[Items from a data source]

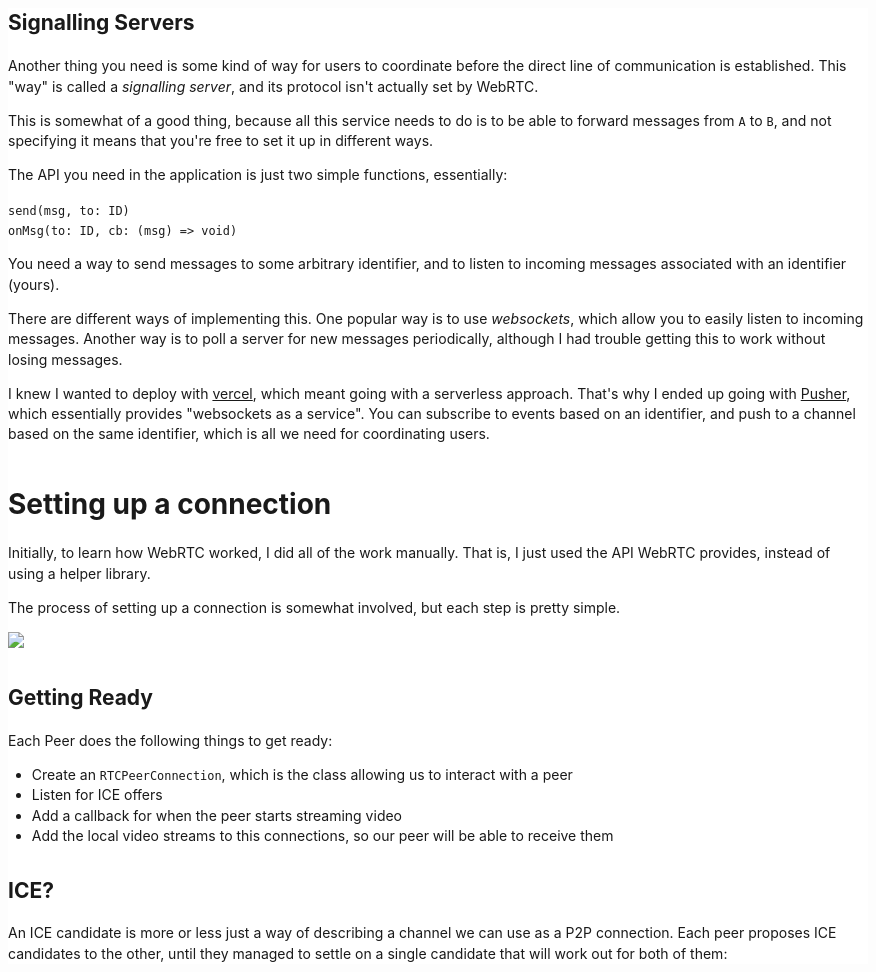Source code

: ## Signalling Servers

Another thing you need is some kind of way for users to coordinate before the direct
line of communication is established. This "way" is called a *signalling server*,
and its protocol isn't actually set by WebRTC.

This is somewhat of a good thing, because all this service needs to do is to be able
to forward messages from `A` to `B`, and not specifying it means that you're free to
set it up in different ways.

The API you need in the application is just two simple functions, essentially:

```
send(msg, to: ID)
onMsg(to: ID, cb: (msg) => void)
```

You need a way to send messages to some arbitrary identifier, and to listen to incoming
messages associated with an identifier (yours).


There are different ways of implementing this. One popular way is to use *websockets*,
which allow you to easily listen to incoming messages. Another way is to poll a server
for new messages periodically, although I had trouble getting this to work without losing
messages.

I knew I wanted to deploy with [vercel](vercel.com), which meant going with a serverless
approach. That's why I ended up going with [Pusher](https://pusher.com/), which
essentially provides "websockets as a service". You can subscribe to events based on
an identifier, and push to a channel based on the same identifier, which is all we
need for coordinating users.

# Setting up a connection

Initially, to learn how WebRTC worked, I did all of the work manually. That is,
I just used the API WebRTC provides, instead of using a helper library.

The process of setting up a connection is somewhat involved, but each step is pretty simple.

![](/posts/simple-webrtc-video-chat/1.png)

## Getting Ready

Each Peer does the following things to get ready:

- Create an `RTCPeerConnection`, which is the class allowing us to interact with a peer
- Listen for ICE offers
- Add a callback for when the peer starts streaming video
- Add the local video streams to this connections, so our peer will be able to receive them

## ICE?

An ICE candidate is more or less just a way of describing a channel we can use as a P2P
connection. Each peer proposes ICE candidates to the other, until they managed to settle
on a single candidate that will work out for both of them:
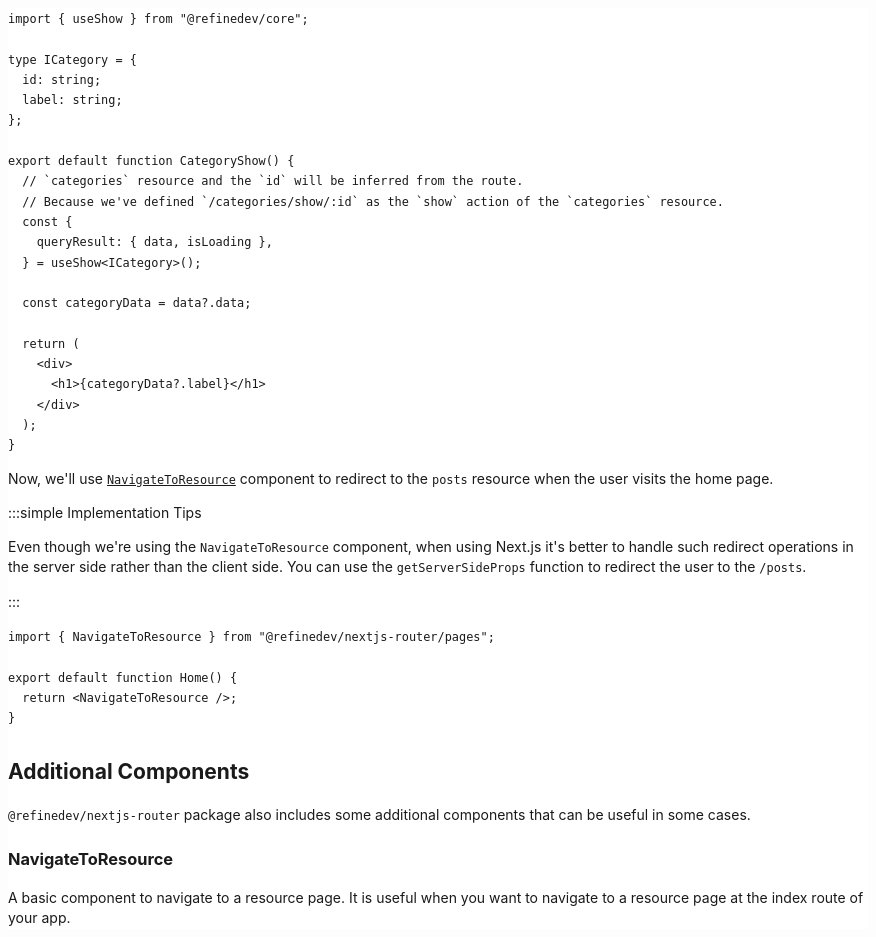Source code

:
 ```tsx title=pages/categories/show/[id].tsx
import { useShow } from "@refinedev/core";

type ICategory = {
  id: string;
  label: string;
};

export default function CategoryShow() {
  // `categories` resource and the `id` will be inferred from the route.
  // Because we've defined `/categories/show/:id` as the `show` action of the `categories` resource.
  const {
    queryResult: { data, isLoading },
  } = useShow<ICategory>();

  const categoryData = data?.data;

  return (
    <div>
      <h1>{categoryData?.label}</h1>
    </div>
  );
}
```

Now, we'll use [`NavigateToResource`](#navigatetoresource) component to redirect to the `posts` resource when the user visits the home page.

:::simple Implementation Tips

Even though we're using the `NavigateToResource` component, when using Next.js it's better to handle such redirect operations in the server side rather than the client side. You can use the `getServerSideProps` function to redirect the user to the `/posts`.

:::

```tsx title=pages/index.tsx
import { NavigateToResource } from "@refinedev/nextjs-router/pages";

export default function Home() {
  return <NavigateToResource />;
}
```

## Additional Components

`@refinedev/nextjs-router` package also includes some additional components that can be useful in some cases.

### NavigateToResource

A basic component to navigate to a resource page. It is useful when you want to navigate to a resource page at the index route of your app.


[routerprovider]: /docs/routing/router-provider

WORK TO BE COMPLETED:
State the number of lines above that hold the string "websockets", with nothing added.

ANSWER:
2